> [Activity]: Give back exactly the lines of the entries below from the line with "162 SECTION 5." to the line with "174 vehicle owned by the household.", inclusive, and only those.

> [Source material]:
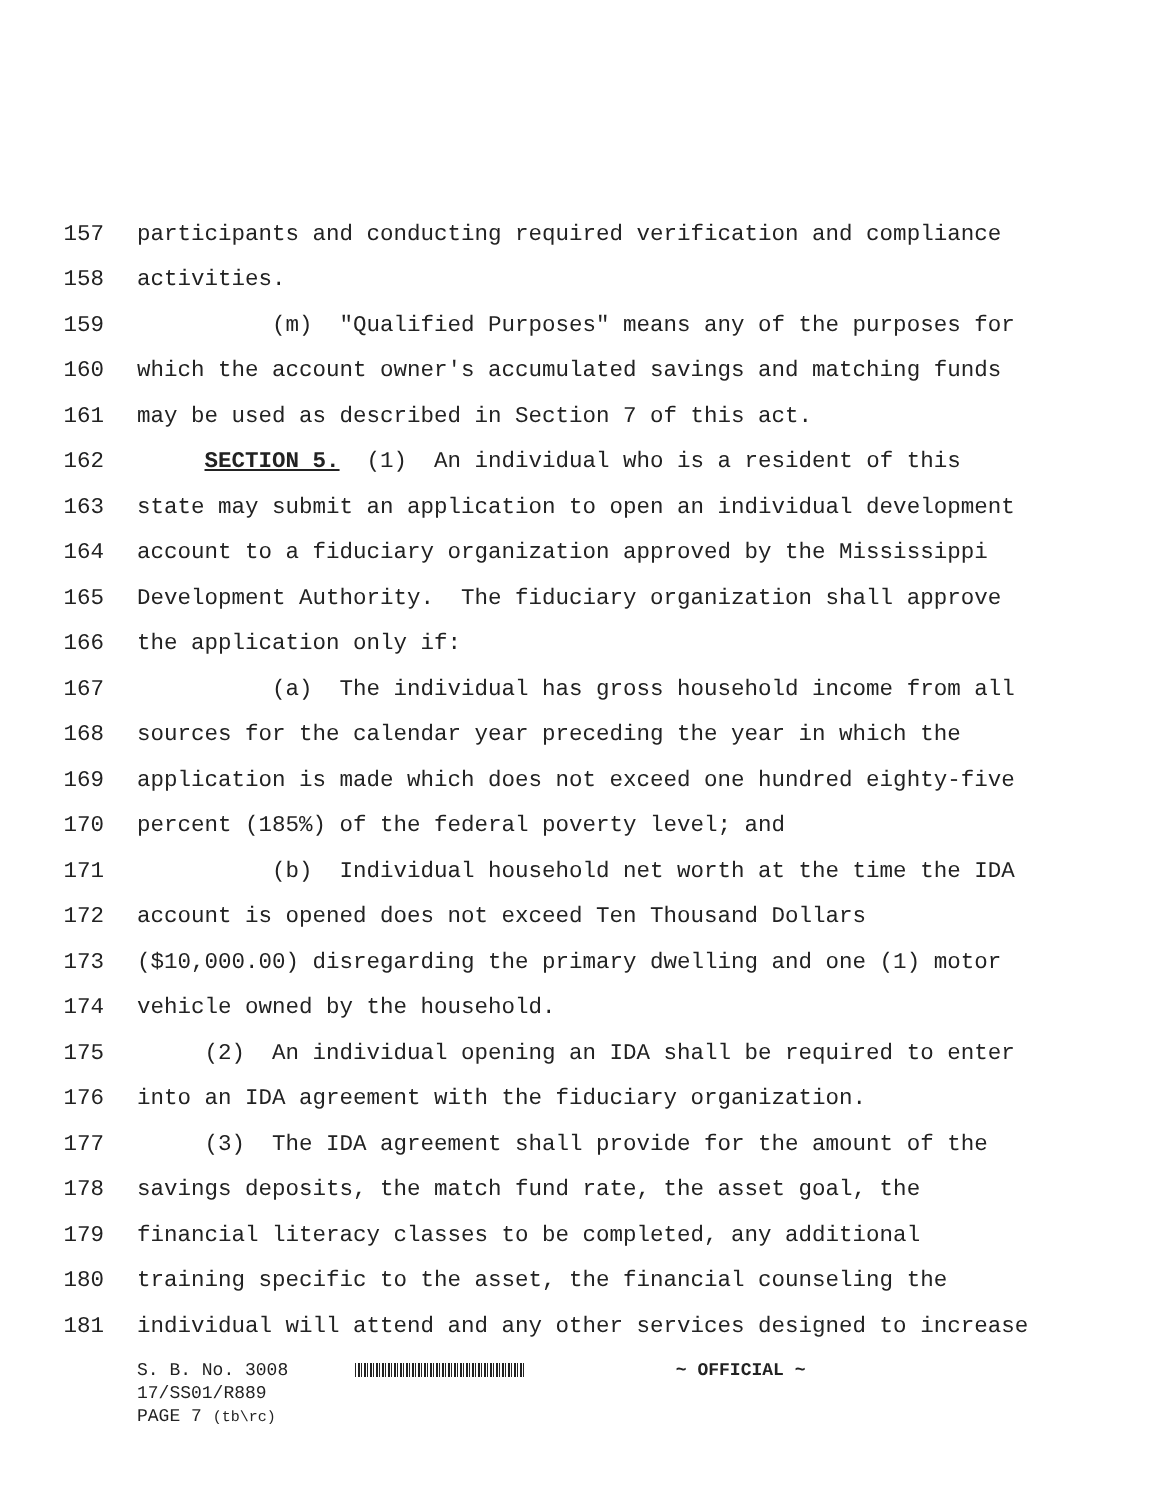157 participants and conducting required verification and compliance
158 activities.
159 (m) "Qualified Purposes" means any of the purposes for
160 which the account owner's accumulated savings and matching funds
161 may be used as described in Section 7 of this act.
162 SECTION 5. (1) An individual who is a resident of this
163 state may submit an application to open an individual development
164 account to a fiduciary organization approved by the Mississippi
165 Development Authority. The fiduciary organization shall approve
166 the application only if:
167 (a) The individual has gross household income from all
168 sources for the calendar year preceding the year in which the
169 application is made which does not exceed one hundred eighty-five
170 percent (185%) of the federal poverty level; and
171 (b) Individual household net worth at the time the IDA
172 account is opened does not exceed Ten Thousand Dollars
173 ($10,000.00) disregarding the primary dwelling and one (1) motor
174 vehicle owned by the household.
175 (2) An individual opening an IDA shall be required to enter
176 into an IDA agreement with the fiduciary organization.
177 (3) The IDA agreement shall provide for the amount of the
178 savings deposits, the match fund rate, the asset goal, the
179 financial literacy classes to be completed, any additional
180 training specific to the asset, the financial counseling the
181 individual will attend and any other services designed to increase
S. B. No. 3008 ~ OFFICIAL ~
17/SS01/R889
PAGE 7 (tb\rc)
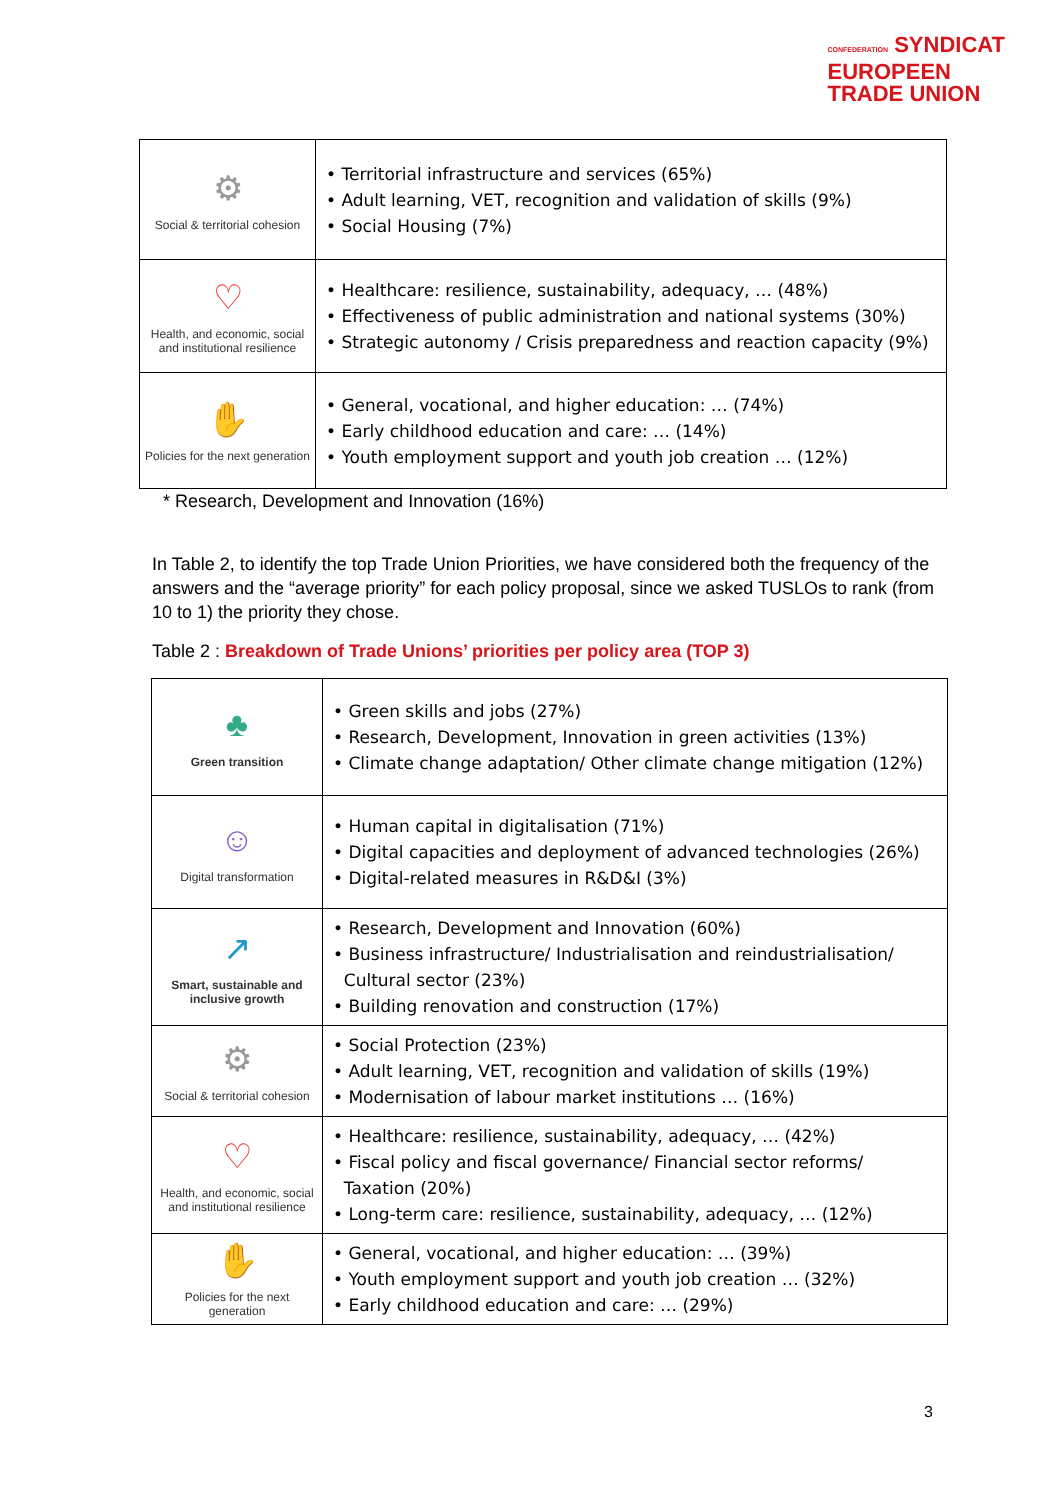CONFEDERATION SYNDICAT
EUROPEEN
TRADE UNION
| ⚙ Social & territorial cohesion | • Territorial infrastructure and services (65%) • Adult learning, VET, recognition and validation of skills (9%) • Social Housing (7%) |
| ♡ Health, and economic, social and institutional resilience | • Healthcare: resilience, sustainability, adequacy, … (48%) • Effectiveness of public administration and national systems (30%) • Strategic autonomy / Crisis preparedness and reaction capacity (9%) |
| ✋ Policies for the next generation | • General, vocational, and higher education: … (74%) • Early childhood education and care: … (14%) • Youth employment support and youth job creation … (12%) |
* Research, Development and Innovation (16%)
In Table 2, to identify the top Trade Union Priorities, we have considered both the frequency of the answers and the “average priority” for each policy proposal, since we asked TUSLOs to rank (from 10 to 1) the priority they chose.
Table 2 : Breakdown of Trade Unions’ priorities per policy area (TOP 3)
| ♣ Green transition | • Green skills and jobs (27%) • Research, Development, Innovation in green activities (13%) • Climate change adaptation/ Other climate change mitigation (12%) |
| ☺ Digital transformation | • Human capital in digitalisation (71%) • Digital capacities and deployment of advanced technologies (26%) • Digital-related measures in R&D&I (3%) |
| ↗ Smart, sustainable and inclusive growth | • Research, Development and Innovation (60%) • Business infrastructure/ Industrialisation and reindustrialisation/ Cultural sector (23%) • Building renovation and construction (17%) |
| ⚙ Social & territorial cohesion | • Social Protection (23%) • Adult learning, VET, recognition and validation of skills (19%) • Modernisation of labour market institutions … (16%) |
| ♡ Health, and economic, social and institutional resilience | • Healthcare: resilience, sustainability, adequacy, … (42%) • Fiscal policy and fiscal governance/ Financial sector reforms/ Taxation (20%) • Long-term care: resilience, sustainability, adequacy, … (12%) |
| ✋ Policies for the next generation | • General, vocational, and higher education: … (39%) • Youth employment support and youth job creation … (32%) • Early childhood education and care: … (29%) |
3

> [Expected answer]:
162 SECTION 5. (1) An individual who is a resident of this
163 state may submit an application to open an individual development
164 account to a fiduciary organization approved by the Mississippi
165 Development Authority. The fiduciary organization shall approve
166 the application only if:
167 (a) The individual has gross household income from all
168 sources for the calendar year preceding the year in which the
169 application is made which does not exceed one hundred eighty-five
170 percent (185%) of the federal poverty level; and
171 (b) Individual household net worth at the time the IDA
172 account is opened does not exceed Ten Thousand Dollars
173 ($10,000.00) disregarding the primary dwelling and one (1) motor
174 vehicle owned by the household.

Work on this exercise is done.